The Hookah’s New Haven

University students welcome hookah’s novelty and smooth buzz

Erin Adler

Minnesota is not a trend-setting state. But any self-respecting University student can hear “it’s big at Madison” only so many times before wanting to prove that Minnesota students aren’t always geekishly unaware of pop culture developments.

When a local grocery posted a sign boasting “We Rent Hookahs” and friends made the Madison reference, my curiosity mounted. Had Minnesota caught this trend? Were students here seeing hookah smoke signals?

And so I began my hunt for hookahs. It wasn’t long before I found them – at bar patios, restaurants and glass shops.

The corner store

Santana Deli and Foods looks like an average grocery store beneath its retro, marquee-like sign. Donnie Ramahi, part owner, stands at the register, drawing a tribal design on his forearm with a black Sharpie marker.

At least a dozen hookahs stand to his right, shelved above beverages and flavored tobacco. The hookahs’ glass and fabric vary. But each features hammered brass and tubes from which the smoker inhales.

Ramahi, the brains behind the hookah-rental project, brought the hookahs back from a trip to Egypt. Smoking hookahs in the Middle East is akin to smoking cigarettes in the United States, he said.

“Probably nobody knows about it as much here yet,” he said. He attended the University of California, Los Angeles, where he said hookahs were often smoked in cafes or bars.

Santana’s hookahs have been popular with college students since the store began renting them in August.

“As soon as I brought them in here, people were like ‘Hookah! Hell, yeah!'” he said.

He asked if I understood how hookahs work. He pointed out where the water goes (on the bottom) and where the flavored tobacco and charcoal are placed (in the bowl and at the top, respectively). After lighting the charcoal, the tobacco heats up, and the water acts as its filter.

Hookah rentals cost $10 or $15, depending on size. Renters must sit outside to smoke.

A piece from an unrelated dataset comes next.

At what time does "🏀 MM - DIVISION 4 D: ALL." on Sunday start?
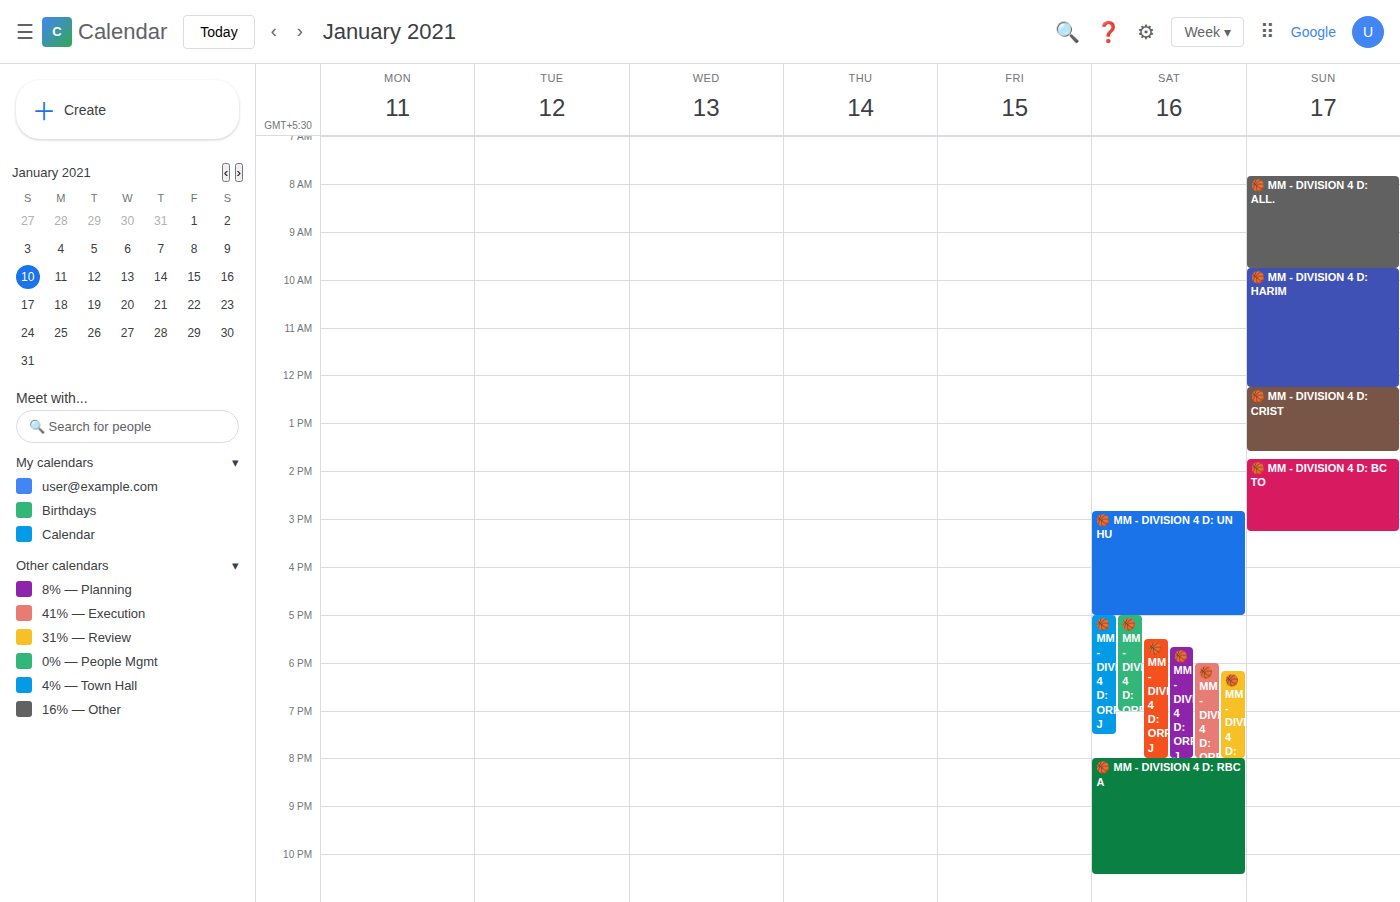
07:50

Ramahi thinks the trend will die down during the winter because of weather and the smoking ban. Next spring or summer, there’s a good chance it will really take off, he said.

The restaurant

The Pyramids Cafe in Columbia Heights is a simply decorated space in a strip mall. Hieroglyphic stencils decorate the walls. A row of 20 hookahs sits behind the counter. Two college-aged women stroll in with a deck of cards and a request to smoke from a hookah.

Employee Vic Groebner, 18, said that in recent months, he has noticed more college kids coming to smoke them.

“When I first started working, it was just Arab men and their families coming here to eat and smoke,” he said.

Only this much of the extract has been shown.